Jumping ahead, arguably the first depiction of a false utopia and of a world ruled by a computer is E.M. Forster's "The Machine Stops," published in 1909. In "The Machine Stops," people live underground, in little individual "cells," without having any direct contact with each other. Forster introduces the notions of television screens and videoconferencing, as well as a society where everybody's needs are met via computer. Unfortunately, the Machine is breaking down, and the story's hero, Kuno, realizes that people need to live on the surface of the planet and reconnect with nature.
But among other topics, Forster is poking fun at the notion that direct experience is less important than studying second- and third-hand accounts of things, because knowledge (like air underground) is endlessly recirculated. "Let your ideas be second-hand, and if possible tenth-hand, for then they will be far removed from that disturbing element — direct observation."

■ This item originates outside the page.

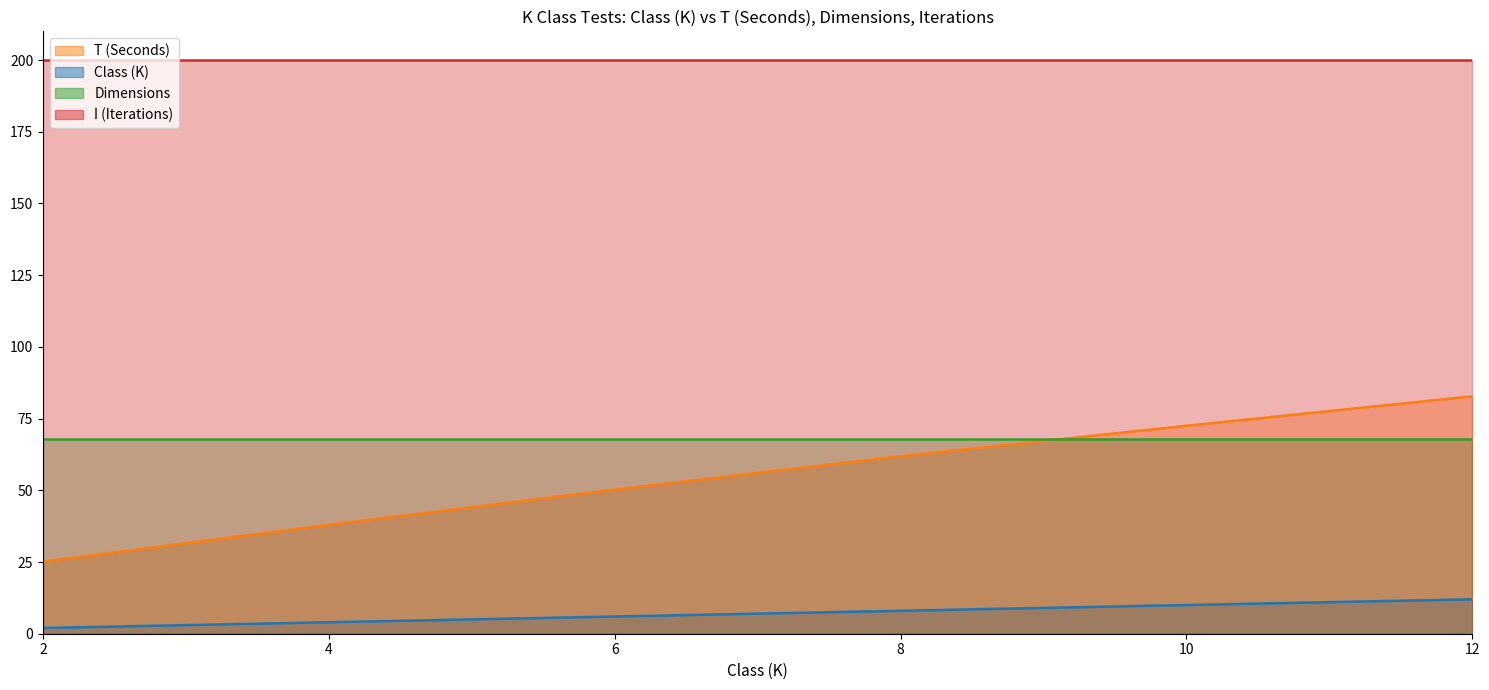

What is the sum of the T (Seconds) values at 8 and 2?

87.0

And then there's Aldous Huxley, author of Brave New World — another famous work about a false utopia and a world ruled by science. Huxley considered himself a philosopher and social critic first and foremost, writing tons of essays on topics that are adjacent to his famous novel. (He even wrote a whole book revisiting the themes of that novel, Brave New World Revisited.)
It's worth reading Huxley's 1930 essay "The Boundaries of Utopia" in its entirety. He talks about the notion that all of our individual "rights" in modern society come from owning property rather than from anything innate — because the more money you have, the more you can exercise your rights. And then Huxley asserts that any post-scarcity utopia, in which everybody has equal property, must by necessity curb "excessive enjoyment of liberty."
And finally, philosopher Bertrand Russell wrote a short story in 1953 called "Satan in the Suburbs," about a mad scientist named Dr. Mallako, who posts a big sign saying "HORRORS MANUFACTURED HERE," and inviting people to apply within. Dr. Mallako preys on the weak-minded and the bored, implanting them with horrific memories and suggestions — each of Dr. Mallako's nightmares comments on current issues or philosophical ideas, but also allows Russell to explore the notion that the unconscious mind could lead people into irrationality and possibly doom the human race.
So it's not just that science fiction happens somehow to be an ideal literature for exploring ideas about the nature of reality, ethics and humanity — these ideas are built into the core of the genre, because they're where science fiction came from. We first needed stories about artificial life and going to the Moon to explore questions about who we are and how to lead a good life, going back to the earliest myths and fables. And without these questions, we wouldn't have science fiction, as we know it.